California's home-building pace won't tame high prices soon

Just like before, it doesn't matter what you do, it matters what most people do. You act conservatively. 50 other people don't. They default and bring the prices of all homes down with them.

The big difference between what's happening now and what happened in 2007 is that banks are better prepared for when people start defaulting, since they will have made all their money before the default. With the short term ARMs people started to default in sometimes less than 5 years and the prices were so low the banks took huge losses.

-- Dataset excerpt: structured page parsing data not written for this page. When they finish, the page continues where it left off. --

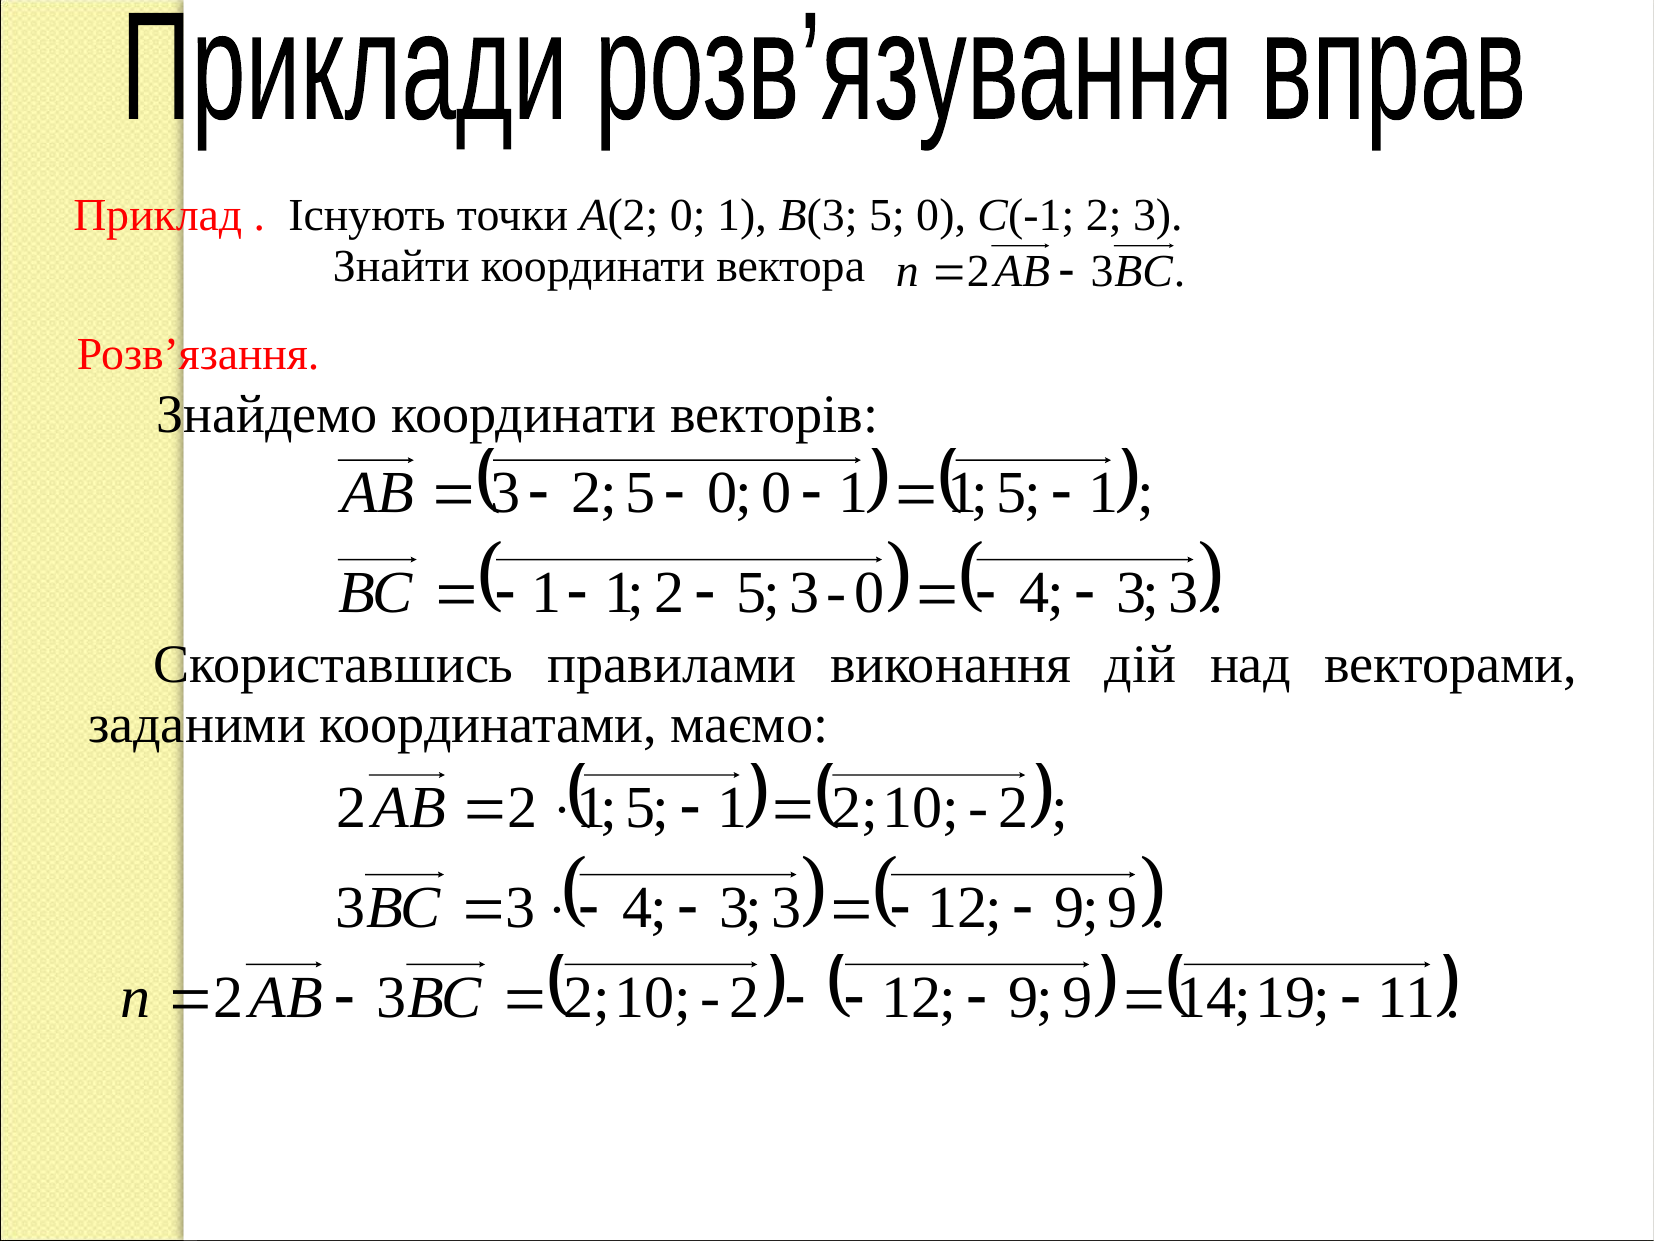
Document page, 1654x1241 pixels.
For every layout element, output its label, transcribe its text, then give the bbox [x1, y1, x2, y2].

picture [129, 13, 177, 118]
text_box Розв’язання. [60, 320, 337, 388]
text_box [115, 954, 1463, 1039]
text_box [331, 448, 1225, 634]
text_box Знайдемо координати векторів: [139, 375, 896, 453]
picture [0, 0, 183, 1241]
text_box Скориставшись правилами виконання дій над векторами, заданими координатами, маємо: [71, 625, 1596, 763]
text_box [58, 181, 1257, 301]
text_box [331, 763, 1168, 949]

People can not be trusted with tools like interest only mortgages, especially when builders and lenders work together to push them. And when everyone is using them it arbitrarily pushes prices up, which causes more people to overextend because it's the only tool they can use to purchase a house that they would otherwise be able to purchase for 30% less if that tool didn't exist in the first place. You look up and down the cost and you see all this inventory. And you look at the historical prices and wonder, "Why is everything so expensive?" It's because right now a massive portion of those homes are effectively being subsidized by the mortgage interest deduction. It ends up being a transfer to the government to banks.

The 15- and 30- year made sense given when they were created and the importance of homeownership in solving social problems and equity concerns. All these other tools are disasters. They are handed out in such a way that they are basically designed to fail. But this time instead of getting your payout after the default in the form of a credit default swap, you get your payment before the default in the form of 10-years worth of pure interest payments.